L’exclusion de la Turquie d’une récente réunion du Quintet (États-Unis, France, Italie, Royaume-Uni, Allemagne) à Rome, malgré son insistance, a illustré de nouveaux défis diplomatiques. Pendant ce temps, Israël, déjà méfiant à l’égard de la nouvelle direction syrienne, a également accru son soutien aux FDS, se positionnant comme un rival d’Ankara dans la détermination de l’avenir de la Syrie et en s’attaquant aux préoccupations sécuritaires en Méditerranée orientale.
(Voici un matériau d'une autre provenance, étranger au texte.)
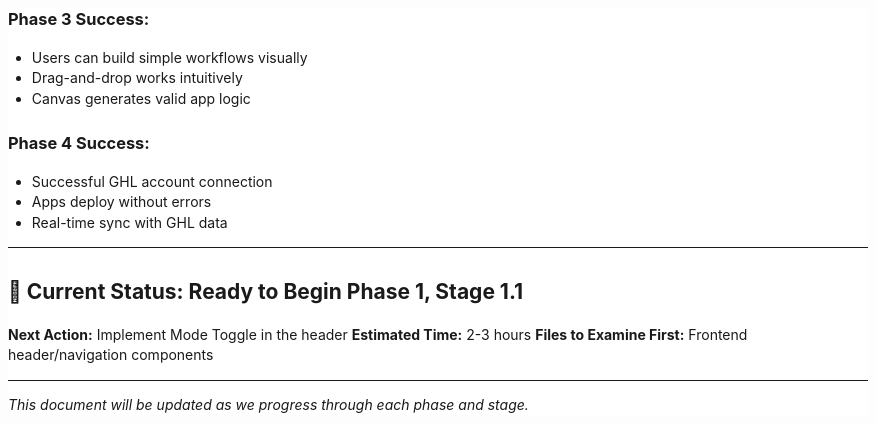 ### **Phase 3 Success:**
- Users can build simple workflows visually
- Drag-and-drop works intuitively
- Canvas generates valid app logic

### **Phase 4 Success:**
- Successful GHL account connection
- Apps deploy without errors
- Real-time sync with GHL data

---

## 🎯 Current Status: Ready to Begin Phase 1, Stage 1.1

**Next Action:** Implement Mode Toggle in the header
**Estimated Time:** 2-3 hours
**Files to Examine First:** Frontend header/navigation components

---

*This document will be updated as we progress through each phase and stage.*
À cela s’ajoute le fossé croissant entre la Turquie et le leader du HTS, Abu Mohammad al-Julani (Al-Sharaa). Des sources américaines ont récemment rapporté que Julani est perçu comme cherchant à gagner en légitimité en se distançant d’Ankara et en privilégiant les liens avec les États du Golfe comme l’Arabie saoudite, les Émirats arabes unis, le Qatar et la Jordanie.
Cependant, malgré ces revers, Erdoğan reste un acteur redoutable. Il est probable qu’il exploitera sa relation avec le président Trump pour faire avancer l’agenda de la Turquie. La position de l’administration Trump — qu’elle s’aligne avec Israël ou la Turquie — jouera un rôle décisif dans la détermination de l’avenir de la Syrie. Sans recalibrage stratégique, Ankara risque de se surmener dans un paysage géopolitique complexe et imprévisible.
Cela, jusqu’à présent, ne semble pas se produire.
Yavuz Baydar Journaliste, rédacteur, commentateur.